_REQUEST_:
Reproduce the listing below, substituting "vernacular name" for every occurrence of "common name" and leaving everything else unchanged.

Records from a data source

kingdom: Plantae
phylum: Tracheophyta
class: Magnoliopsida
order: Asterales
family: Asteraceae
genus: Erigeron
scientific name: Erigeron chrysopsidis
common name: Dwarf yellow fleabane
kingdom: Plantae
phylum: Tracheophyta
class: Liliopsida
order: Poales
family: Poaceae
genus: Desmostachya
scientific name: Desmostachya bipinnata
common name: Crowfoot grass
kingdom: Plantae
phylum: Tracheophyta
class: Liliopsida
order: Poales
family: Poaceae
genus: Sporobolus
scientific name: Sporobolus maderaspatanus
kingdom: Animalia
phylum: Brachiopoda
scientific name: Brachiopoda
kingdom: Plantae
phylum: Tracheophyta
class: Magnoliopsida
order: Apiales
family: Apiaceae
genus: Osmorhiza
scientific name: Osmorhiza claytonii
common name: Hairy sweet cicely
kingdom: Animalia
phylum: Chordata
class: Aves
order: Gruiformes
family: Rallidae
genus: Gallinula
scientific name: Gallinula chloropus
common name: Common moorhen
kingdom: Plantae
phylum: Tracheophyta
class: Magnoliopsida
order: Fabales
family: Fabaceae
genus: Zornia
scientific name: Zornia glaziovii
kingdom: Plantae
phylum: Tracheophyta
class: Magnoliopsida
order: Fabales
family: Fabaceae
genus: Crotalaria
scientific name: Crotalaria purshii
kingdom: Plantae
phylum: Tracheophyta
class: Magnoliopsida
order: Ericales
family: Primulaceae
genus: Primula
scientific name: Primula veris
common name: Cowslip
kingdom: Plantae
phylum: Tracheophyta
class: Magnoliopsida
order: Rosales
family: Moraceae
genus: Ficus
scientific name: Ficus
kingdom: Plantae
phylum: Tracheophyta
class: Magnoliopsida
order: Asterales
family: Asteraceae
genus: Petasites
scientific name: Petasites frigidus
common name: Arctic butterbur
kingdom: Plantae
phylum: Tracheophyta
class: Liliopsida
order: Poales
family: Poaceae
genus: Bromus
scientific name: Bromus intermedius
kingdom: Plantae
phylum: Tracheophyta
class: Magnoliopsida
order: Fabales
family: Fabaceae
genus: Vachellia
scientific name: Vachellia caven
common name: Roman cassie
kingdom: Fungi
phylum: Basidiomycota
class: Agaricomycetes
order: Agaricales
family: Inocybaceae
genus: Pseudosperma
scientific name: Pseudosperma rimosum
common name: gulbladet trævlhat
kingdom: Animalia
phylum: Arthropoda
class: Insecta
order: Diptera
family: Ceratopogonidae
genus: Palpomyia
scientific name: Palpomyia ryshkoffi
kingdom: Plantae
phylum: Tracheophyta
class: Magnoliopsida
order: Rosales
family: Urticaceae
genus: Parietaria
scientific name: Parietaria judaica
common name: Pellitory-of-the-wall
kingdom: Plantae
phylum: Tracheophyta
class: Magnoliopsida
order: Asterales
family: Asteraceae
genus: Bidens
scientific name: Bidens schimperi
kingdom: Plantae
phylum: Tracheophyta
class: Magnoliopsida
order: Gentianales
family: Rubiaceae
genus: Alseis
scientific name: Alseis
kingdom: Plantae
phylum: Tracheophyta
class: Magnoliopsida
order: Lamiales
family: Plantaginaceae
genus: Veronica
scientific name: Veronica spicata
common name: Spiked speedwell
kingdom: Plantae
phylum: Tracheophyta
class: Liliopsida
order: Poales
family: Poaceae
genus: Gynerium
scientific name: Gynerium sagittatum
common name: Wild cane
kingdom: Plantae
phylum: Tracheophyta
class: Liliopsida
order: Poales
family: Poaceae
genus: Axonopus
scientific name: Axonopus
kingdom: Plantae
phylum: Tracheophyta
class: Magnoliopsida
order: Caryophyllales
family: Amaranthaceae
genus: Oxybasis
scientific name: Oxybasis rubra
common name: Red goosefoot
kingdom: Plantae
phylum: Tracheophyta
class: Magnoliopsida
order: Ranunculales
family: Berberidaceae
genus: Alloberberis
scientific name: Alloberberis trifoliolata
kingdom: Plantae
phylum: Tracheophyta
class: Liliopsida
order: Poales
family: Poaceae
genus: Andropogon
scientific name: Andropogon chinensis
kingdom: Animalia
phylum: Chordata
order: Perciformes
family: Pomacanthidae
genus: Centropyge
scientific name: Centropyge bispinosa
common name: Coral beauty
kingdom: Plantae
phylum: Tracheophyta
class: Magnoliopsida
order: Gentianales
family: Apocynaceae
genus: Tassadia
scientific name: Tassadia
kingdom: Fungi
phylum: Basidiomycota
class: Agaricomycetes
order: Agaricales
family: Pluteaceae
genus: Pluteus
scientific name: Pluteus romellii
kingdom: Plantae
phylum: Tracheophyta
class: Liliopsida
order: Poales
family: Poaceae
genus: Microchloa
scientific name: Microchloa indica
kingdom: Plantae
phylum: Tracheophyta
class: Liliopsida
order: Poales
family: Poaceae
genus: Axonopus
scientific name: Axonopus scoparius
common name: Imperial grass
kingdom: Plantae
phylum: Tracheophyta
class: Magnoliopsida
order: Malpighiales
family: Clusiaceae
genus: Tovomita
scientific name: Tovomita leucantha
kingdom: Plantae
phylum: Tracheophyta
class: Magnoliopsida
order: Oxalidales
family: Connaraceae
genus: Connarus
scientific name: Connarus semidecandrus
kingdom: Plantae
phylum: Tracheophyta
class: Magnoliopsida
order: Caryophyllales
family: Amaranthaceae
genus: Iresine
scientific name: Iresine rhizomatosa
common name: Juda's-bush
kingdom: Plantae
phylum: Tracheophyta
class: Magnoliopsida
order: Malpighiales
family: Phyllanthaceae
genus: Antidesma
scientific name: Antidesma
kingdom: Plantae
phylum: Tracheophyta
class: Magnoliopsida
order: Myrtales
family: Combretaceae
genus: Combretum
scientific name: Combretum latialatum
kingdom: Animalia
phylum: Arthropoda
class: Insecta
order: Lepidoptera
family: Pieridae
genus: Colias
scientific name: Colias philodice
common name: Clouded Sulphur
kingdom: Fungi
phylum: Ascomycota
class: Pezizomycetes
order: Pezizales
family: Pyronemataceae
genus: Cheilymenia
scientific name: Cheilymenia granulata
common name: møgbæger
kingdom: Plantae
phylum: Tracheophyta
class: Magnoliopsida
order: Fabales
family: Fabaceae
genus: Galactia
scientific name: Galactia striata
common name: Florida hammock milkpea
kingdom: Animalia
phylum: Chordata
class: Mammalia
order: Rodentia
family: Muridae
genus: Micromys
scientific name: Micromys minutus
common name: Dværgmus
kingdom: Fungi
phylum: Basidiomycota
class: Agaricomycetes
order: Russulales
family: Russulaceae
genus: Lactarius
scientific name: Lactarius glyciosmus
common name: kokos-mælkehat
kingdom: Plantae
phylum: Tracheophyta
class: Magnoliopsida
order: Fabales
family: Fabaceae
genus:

_COMPLETE RESPONSE_:
kingdom: Plantae
phylum: Tracheophyta
class: Magnoliopsida
order: Asterales
family: Asteraceae
genus: Erigeron
scientific name: Erigeron chrysopsidis
vernacular name: Dwarf yellow fleabane
kingdom: Plantae
phylum: Tracheophyta
class: Liliopsida
order: Poales
family: Poaceae
genus: Desmostachya
scientific name: Desmostachya bipinnata
vernacular name: Crowfoot grass
kingdom: Plantae
phylum: Tracheophyta
class: Liliopsida
order: Poales
family: Poaceae
genus: Sporobolus
scientific name: Sporobolus maderaspatanus
kingdom: Animalia
phylum: Brachiopoda
scientific name: Brachiopoda
kingdom: Plantae
phylum: Tracheophyta
class: Magnoliopsida
order: Apiales
family: Apiaceae
genus: Osmorhiza
scientific name: Osmorhiza claytonii
vernacular name: Hairy sweet cicely
kingdom: Animalia
phylum: Chordata
class: Aves
order: Gruiformes
family: Rallidae
genus: Gallinula
scientific name: Gallinula chloropus
vernacular name: Common moorhen
kingdom: Plantae
phylum: Tracheophyta
class: Magnoliopsida
order: Fabales
family: Fabaceae
genus: Zornia
scientific name: Zornia glaziovii
kingdom: Plantae
phylum: Tracheophyta
class: Magnoliopsida
order: Fabales
family: Fabaceae
genus: Crotalaria
scientific name: Crotalaria purshii
kingdom: Plantae
phylum: Tracheophyta
class: Magnoliopsida
order: Ericales
family: Primulaceae
genus: Primula
scientific name: Primula veris
vernacular name: Cowslip
kingdom: Plantae
phylum: Tracheophyta
class: Magnoliopsida
order: Rosales
family: Moraceae
genus: Ficus
scientific name: Ficus
kingdom: Plantae
phylum: Tracheophyta
class: Magnoliopsida
order: Asterales
family: Asteraceae
genus: Petasites
scientific name: Petasites frigidus
vernacular name: Arctic butterbur
kingdom: Plantae
phylum: Tracheophyta
class: Liliopsida
order: Poales
family: Poaceae
genus: Bromus
scientific name: Bromus intermedius
kingdom: Plantae
phylum: Tracheophyta
class: Magnoliopsida
order: Fabales
family: Fabaceae
genus: Vachellia
scientific name: Vachellia caven
vernacular name: Roman cassie
kingdom: Fungi
phylum: Basidiomycota
class: Agaricomycetes
order: Agaricales
family: Inocybaceae
genus: Pseudosperma
scientific name: Pseudosperma rimosum
vernacular name: gulbladet trævlhat
kingdom: Animalia
phylum: Arthropoda
class: Insecta
order: Diptera
family: Ceratopogonidae
genus: Palpomyia
scientific name: Palpomyia ryshkoffi
kingdom: Plantae
phylum: Tracheophyta
class: Magnoliopsida
order: Rosales
family: Urticaceae
genus: Parietaria
scientific name: Parietaria judaica
vernacular name: Pellitory-of-the-wall
kingdom: Plantae
phylum: Tracheophyta
class: Magnoliopsida
order: Asterales
family: Asteraceae
genus: Bidens
scientific name: Bidens schimperi
kingdom: Plantae
phylum: Tracheophyta
class: Magnoliopsida
order: Gentianales
family: Rubiaceae
genus: Alseis
scientific name: Alseis
kingdom: Plantae
phylum: Tracheophyta
class: Magnoliopsida
order: Lamiales
family: Plantaginaceae
genus: Veronica
scientific name: Veronica spicata
vernacular name: Spiked speedwell
kingdom: Plantae
phylum: Tracheophyta
class: Liliopsida
order: Poales
family: Poaceae
genus: Gynerium
scientific name: Gynerium sagittatum
vernacular name: Wild cane
kingdom: Plantae
phylum: Tracheophyta
class: Liliopsida
order: Poales
family: Poaceae
genus: Axonopus
scientific name: Axonopus
kingdom: Plantae
phylum: Tracheophyta
class: Magnoliopsida
order: Caryophyllales
family: Amaranthaceae
genus: Oxybasis
scientific name: Oxybasis rubra
vernacular name: Red goosefoot
kingdom: Plantae
phylum: Tracheophyta
class: Magnoliopsida
order: Ranunculales
family: Berberidaceae
genus: Alloberberis
scientific name: Alloberberis trifoliolata
kingdom: Plantae
phylum: Tracheophyta
class: Liliopsida
order: Poales
family: Poaceae
genus: Andropogon
scientific name: Andropogon chinensis
kingdom: Animalia
phylum: Chordata
order: Perciformes
family: Pomacanthidae
genus: Centropyge
scientific name: Centropyge bispinosa
vernacular name: Coral beauty
kingdom: Plantae
phylum: Tracheophyta
class: Magnoliopsida
order: Gentianales
family: Apocynaceae
genus: Tassadia
scientific name: Tassadia
kingdom: Fungi
phylum: Basidiomycota
class: Agaricomycetes
order: Agaricales
family: Pluteaceae
genus: Pluteus
scientific name: Pluteus romellii
kingdom: Plantae
phylum: Tracheophyta
class: Liliopsida
order: Poales
family: Poaceae
genus: Microchloa
scientific name: Microchloa indica
kingdom: Plantae
phylum: Tracheophyta
class: Liliopsida
order: Poales
family: Poaceae
genus: Axonopus
scientific name: Axonopus scoparius
vernacular name: Imperial grass
kingdom: Plantae
phylum: Tracheophyta
class: Magnoliopsida
order: Malpighiales
family: Clusiaceae
genus: Tovomita
scientific name: Tovomita leucantha
kingdom: Plantae
phylum: Tracheophyta
class: Magnoliopsida
order: Oxalidales
family: Connaraceae
genus: Connarus
scientific name: Connarus semidecandrus
kingdom: Plantae
phylum: Tracheophyta
class: Magnoliopsida
order: Caryophyllales
family: Amaranthaceae
genus: Iresine
scientific name: Iresine rhizomatosa
vernacular name: Juda's-bush
kingdom: Plantae
phylum: Tracheophyta
class: Magnoliopsida
order: Malpighiales
family: Phyllanthaceae
genus: Antidesma
scientific name: Antidesma
kingdom: Plantae
phylum: Tracheophyta
class: Magnoliopsida
order: Myrtales
family: Combretaceae
genus: Combretum
scientific name: Combretum latialatum
kingdom: Animalia
phylum: Arthropoda
class: Insecta
order: Lepidoptera
family: Pieridae
genus: Colias
scientific name: Colias philodice
vernacular name: Clouded Sulphur
kingdom: Fungi
phylum: Ascomycota
class: Pezizomycetes
order: Pezizales
family: Pyronemataceae
genus: Cheilymenia
scientific name: Cheilymenia granulata
vernacular name: møgbæger
kingdom: Plantae
phylum: Tracheophyta
class: Magnoliopsida
order: Fabales
family: Fabaceae
genus: Galactia
scientific name: Galactia striata
vernacular name: Florida hammock milkpea
kingdom: Animalia
phylum: Chordata
class: Mammalia
order: Rodentia
family: Muridae
genus: Micromys
scientific name: Micromys minutus
vernacular name: Dværgmus
kingdom: Fungi
phylum: Basidiomycota
class: Agaricomycetes
order: Russulales
family: Russulaceae
genus: Lactarius
scientific name: Lactarius glyciosmus
vernacular name: kokos-mælkehat
kingdom: Plantae
phylum: Tracheophyta
class: Magnoliopsida
order: Fabales
family: Fabaceae
genus:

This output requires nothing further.